The continuous evolution of the Severe Acute Respiratory Syndrome Coronavirus 2 (SARS-CoV-2) has led to the emergence of several variants, and distinct lineages and sub-lineages [1–3] representing significant challenges for public health and requiring a regular monitoring. XBB variant and its related sub-lineages replaced previously circulating Omicron variant in early 2023. XBB presents a strong capacity for crossing over the host immune system, surpassing the immune evasiveness of BA.5 [4]. The Omicron XBB.1.5 has become predominant in Italy starting from April 2023 [5]. It continued to evolve, yielding other main sub-lineages (i.e., XBB.1.9.1, XBB.1.9.2, XBB.1.16, XBB.2.3, FE.1) which circulated and played a key role in viral infection and transmission. In August 2023, this variant was replaced by the EG.5, which became the most prevalent in the country [6]. In the same period the lineage named BA.2.86, has been detected in multiple countries, prompting its classification as a Variant of Interest (VOI) by the World Health Organization (WHO) (World Health Organization 2024 [7]). According to data reported from the Italian flash survey report [8], this viral strain was detected in Italy for the first time in September 2023. The reproductive efficiency of BA.2.86 is estimated to be similar or even higher that of XBB.1.5 and EG.5.1 [9]. Although BA.2.86 did not show substantial humoral immune escape and growth advantage compared to EG.5 and EG.5.1 variants, it showed remarkably high ACE2 (angiotensin-converting enzyme 2) binding affinity [9–13]. Moreover, the defining and relevant mutations in the Spike of XBB.1.5*, XBB.1.9*, XBB.1.16*, XBB.2.3*, FE.1*, EG.5*, BA.2.86* described by the outbreak.info mutation tracker (reported and summarized in S1 Table), represent the main reasons to monitor these variants [14], along with the ability to monitor the onset of possible additional mutations which can arise in specific strains over time.
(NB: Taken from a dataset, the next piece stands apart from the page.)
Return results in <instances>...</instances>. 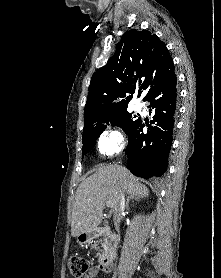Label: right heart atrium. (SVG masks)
Wrapping results in <instances>:
<instances>
[{"label": "right heart atrium", "instance_id": "d8ad5b80", "mask_svg": "<svg viewBox=\"0 0 221 278\" xmlns=\"http://www.w3.org/2000/svg\"><path fill=\"white\" fill-rule=\"evenodd\" d=\"M97 145L100 154L111 156L123 149L125 139L118 129L108 127L100 134Z\"/></svg>", "mask_w": 221, "mask_h": 278}]
</instances>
Spike protein is one of the structural proteins of SARS-CoV-2. It has a crucial role in fusion with the host cell, viral pathogenicity and vaccine design [15,16]. Diving into Spike mutational pattern has been the central focus of many scientific studies to date as it is related directly to the viral fitness [15,16]. The structure of the Spike protein comprises a signal peptide (SP, amino acids residues: 1−13) and two subunits the S1 (residues: 14−685) and S2 (residues: 686−1273) [17]. The S1 subunit contains an N terminal (NTD, residues:14–305) and a C-terminal receptor binding subdomains (RBD, residues: 319−541). The NTD has a critical role in overall structural conformation of S protein, where mutations occurring in the NTD are linked to viral immune escape [18]. The RBD instead is responsible for the recognition of the angiotensin-converting enzyme 2 (ACE2) which acts as the receptor for SARS-CoV-2 viral entry [19]. The S2 subunit comprises the fusion peptide (FP, 788–806 residues), heptapeptide repeat sequence 1 (HR1, 912–984 residues), heptapeptide repeat sequence 2 (HR2, 1163–1213 residues), transmembrane (TM) domain (1213–1237 residues), and cytoplasm domain or C-terminal tail (CT, 1237–1273) [20]. HR1 and HR2 lead to membrane fusion and viral entry, while the TM assures the anchoring of S to the viral envelop and the C-terminal tail promotes S escape from the endoplasmic reticulum [21]. Mutational changes associated with SARS-CoV-2 Spike protein coding gene have gained important insights to study the related evolutionary dynamics of the virus. Many studies highlight the relevance of complete genomes phylogeny of SARS-CoV-2 to illustrate its relatedness with other viruses of the same family namely, SARS-CoV and MERS [22–26]. In parallel, in some cases it has been demonstrated the importance of phylogenetic analysis of Spike gene as a potential region to discriminate among variants of the virus and at the same time a relatively fast method to flag or detect the outbreak of new variants and/or the appearance of new mutations or indels [27,28].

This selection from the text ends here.